Further, its ability to maintain a high information density score validated by qualitative scores while with notably shorter outputs than its peers strike a positive balance between conciseness and depth. Unlike Gemini, which suffered from generic and verbose outputs, or GPT, which leaned more descriptive than evaluative, Claude consistently offered analytical commentary, relevant context, and precise data usage rapidly. This results in higher quality first drafts, reduced revision time, improved confidence in AI-supported investment analysis, and ultimately drives faster decision making.
As such, Claude’s performance meaningfully enhances analyst productivity, raises the bar for insight generation, and minimizes the risk of oversight in complex financial investigations. Users can expect ongoing performance improvements as Anthropic continues advancing Claude’s capabilities, with Claude Sonnet 4 already establishing itself as a cornerstone tool in modern private equity diligence.

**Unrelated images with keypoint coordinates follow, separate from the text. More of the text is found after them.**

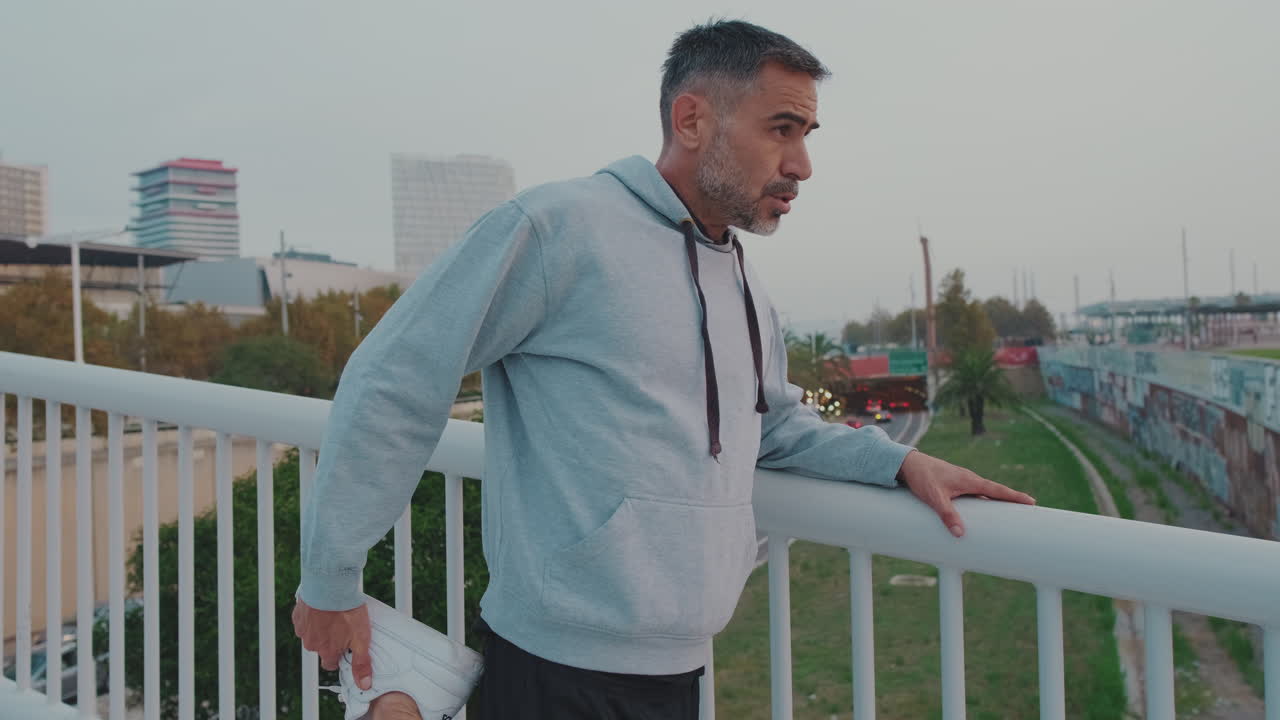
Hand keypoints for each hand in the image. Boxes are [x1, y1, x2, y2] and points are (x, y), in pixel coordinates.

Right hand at [292, 598, 372, 689]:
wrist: (330, 586)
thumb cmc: (346, 610)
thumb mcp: (361, 638)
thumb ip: (362, 662)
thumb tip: (364, 684)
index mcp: (326, 651)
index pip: (330, 664)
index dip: (339, 657)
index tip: (346, 647)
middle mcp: (311, 643)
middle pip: (321, 648)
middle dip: (331, 640)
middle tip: (343, 625)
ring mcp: (303, 629)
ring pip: (313, 634)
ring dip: (321, 628)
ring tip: (334, 614)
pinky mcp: (298, 615)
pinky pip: (305, 620)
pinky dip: (313, 616)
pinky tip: (323, 607)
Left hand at [897, 450, 1034, 537]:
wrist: (907, 464)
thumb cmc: (922, 477)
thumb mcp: (934, 498)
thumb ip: (947, 515)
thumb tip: (960, 534)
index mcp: (970, 481)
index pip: (997, 490)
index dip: (1014, 497)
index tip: (1032, 501)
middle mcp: (969, 480)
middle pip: (994, 493)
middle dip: (1010, 501)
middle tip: (1028, 509)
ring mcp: (961, 482)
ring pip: (983, 494)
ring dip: (995, 502)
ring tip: (1008, 514)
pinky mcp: (952, 485)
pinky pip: (972, 495)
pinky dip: (981, 502)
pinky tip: (980, 511)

While Gemini 2.5 Pro Preview demonstrated significant potential through its superior source utilization capabilities, its current outputs do not yet meet the analytical rigor and precision required for private equity due diligence. We will continue to evaluate future iterations as Google optimizes this promising foundation. Both Claude Sonnet 4 and GPT 4.1 are currently available in ToltIQ's due diligence platform. Based on our testing, we recommend Claude Sonnet 4 for tasks requiring deep analytical reasoning and comprehensive source analysis, while GPT 4.1 remains valuable for rapid, well-structured initial assessments. Gemini, while showing potential, is not yet recommended for client use.